News

Focus on the Family Action Taps Former Bush Aide who Resigned for Plagiarism

Christianity Today January 28, 2009

Focus on the Family Action recently hired Timothy Goeglein, a former White House aide who resigned last year after he admitted to plagiarism. He will fill a new role of vice president of external relations, according to the group’s CitizenLink magazine.

“News reports are calling him a lobbyist, but Goeglein will actually be Focus Action’s ‘eyes and ears in Washington,'” the article states.

Goeglein left his position in the White House last year after he admitted to copying work a Dartmouth College publication for several of his columns for his hometown newspaper, the The News-Sentinel in Fort Wayne, Indiana. He told the newspaper, “Pride. Vanity. It’s all my fault. It’s inexcusable. What I did is wrong. I categorically apologize.”

He was special assistant to President Bush and public liaison deputy director, often acting as a pipeline for social conservatives, including evangelicals. He was also once a spokesman for Gary Bauer, who ran for president in 2000.

The CitizenLink article makes no mention of the plagiarism story, but a press release from the organization does.

He has accepted full responsibility for his actions, and the matter is behind him, the organization’s president and CEO Jim Daly said in the release.

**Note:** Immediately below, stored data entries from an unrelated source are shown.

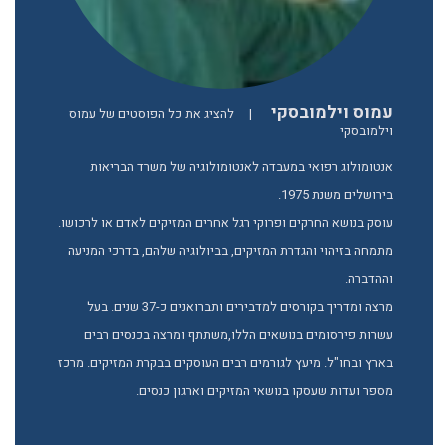
עמוס וילמובסקי
|
להציג את כל הפוסטים של עמוס
וילמובסקי
אנטומולוג רפואי במעבדה לאנטומולוגיה של משרד הבריאות
בירושלים משנת 1975.
עוסק בנושא החרקים ופרוקי רגל אחרים המזיקים לאדם או לרכושו.
מתמחה בזיהוי והגדרת המזיקים, בביולוגיה שלהם, בדרכי המניעה
וההדברה.
מרצה ומדריך בקורסים למדבירים ותברואנים כ-37 שנים. בעל
עשרות פירסומים בנושאים הללו,משתתף ומרצה בכנסים רבים
בארץ ובחו"ל. מיעץ לגורמים רבים העוסקים בבקרת המזיקים. מרכז
מספר ועדות שעסקו בנושאי המזיקים וארגון כנסים.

“Tim has been forthright about his mistakes and humbly accepted the consequences of them ? a pretty rare thing in Washington,” Daly said in the statement. “He is a Christian, and being a Christian doesn’t mean you’re perfect ? only that there is grace and forgiveness when you confess your imperfections. Tim has done that, and we welcome him to our team enthusiastically.”

Update:

Although the online article makes no reference to Goeglein’s plagiarism, editor Tom Hess writes that Citizen acknowledged Goeglein’s plagiarism on page 29 of the November 2008 edition.

The departed aide

What sets this president apart is what Aristotle called “a greatness of soul,” an inner moral compass that is rare in American statecraft. The president knows who he is, what he believes and why he believes it.

I experienced the greatness of his soul up close, because after nearly eight years of service as his deputy director of the White House Office of Public Liana, I admitted tin March that I had plagiarized. It was entirely my fault, rooted in vanity and without excuse. I hurt my family deeply. It was the worst chapter of my life.

After I resigned, I went to see the president and apologize. The first thing he said was, “I forgive you. I have known grace, and you are forgiven.” Dumbfounded, I told him that I did not deserve this forgiveness, but he repeated, “I forgive you, Tim. That’s the past. Now what’s ahead of you and your family?” The heart and soul of George W. Bush was large, wide and deep that day.